Question

Log/Expo. Question... 8^x=1/2^(-3/x) Please help! :)

Answer 1

\[8^{x}=\frac{ 1 }{ 2^{^{-\frac{3 }{ x }}} }\]

Answer 2

Right side is the same as \(\large 2^{3/x}\).

Answer 3

is it like this one?
8^x=(1/2)^(-3/x)

Answer 4

And the left side is the same as \(\large 2^{3x}\) because 8=2^3.

Can you handle it from there, @suwhitney ?

Answer 5

Sorry, my computer is being slow.. im looking over everything

Answer 6

So I understand that that is what the right side is but then do I make it \[8=(2^{3})^{^{\frac{ 3 }{ x }}}\]??

Answer 7

use the left hand side as is as 8^x

Answer 8

I dont change it to 2^3?

Answer 9

8^x =8^1/x then whats next

Answer 10

x=1/x ?

Answer 11

well wouldnt it be x=3/x ?

Answer 12

x=1/x is correct.

Answer 13

Hint: This is a quadratic equation so will have two solutions.

Answer 14

1 and -1?

Answer 15

Those are the only two that work.
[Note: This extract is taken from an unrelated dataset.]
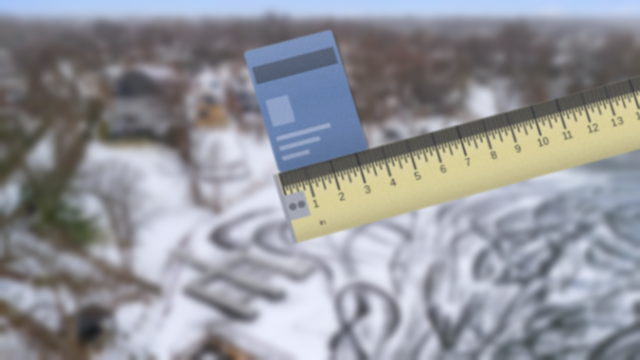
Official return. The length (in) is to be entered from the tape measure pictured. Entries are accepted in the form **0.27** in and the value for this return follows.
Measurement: **3.5** in
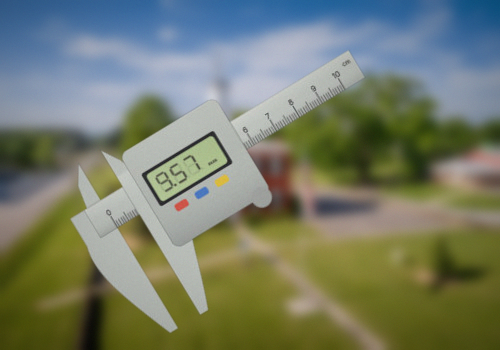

It might be worthwhile to check both of those in the original equation to verify.

Answer 16

yeheeyyy ... :D you got it

Answer 17

Ok, thanks so much both of yall :)

Answer 18

Recap:

\[\large 8^x=\frac{1}{2^{-3/x}}\]
\[\large \rightarrow 2^{3x}=2^{3/x}\]
\[\large \rightarrow {3x}={3/x}\]
\[\large \rightarrow {x}={1/x}\]
\[\large \rightarrow x^2=1, \space x= \pm1\]

Answer 19

Thank you so much!! :)

Answer 20

You're welcome. Don't let these nasty-looking equations intimidate you. Break them down one step at a time!

Answer 21

I'll try not to :)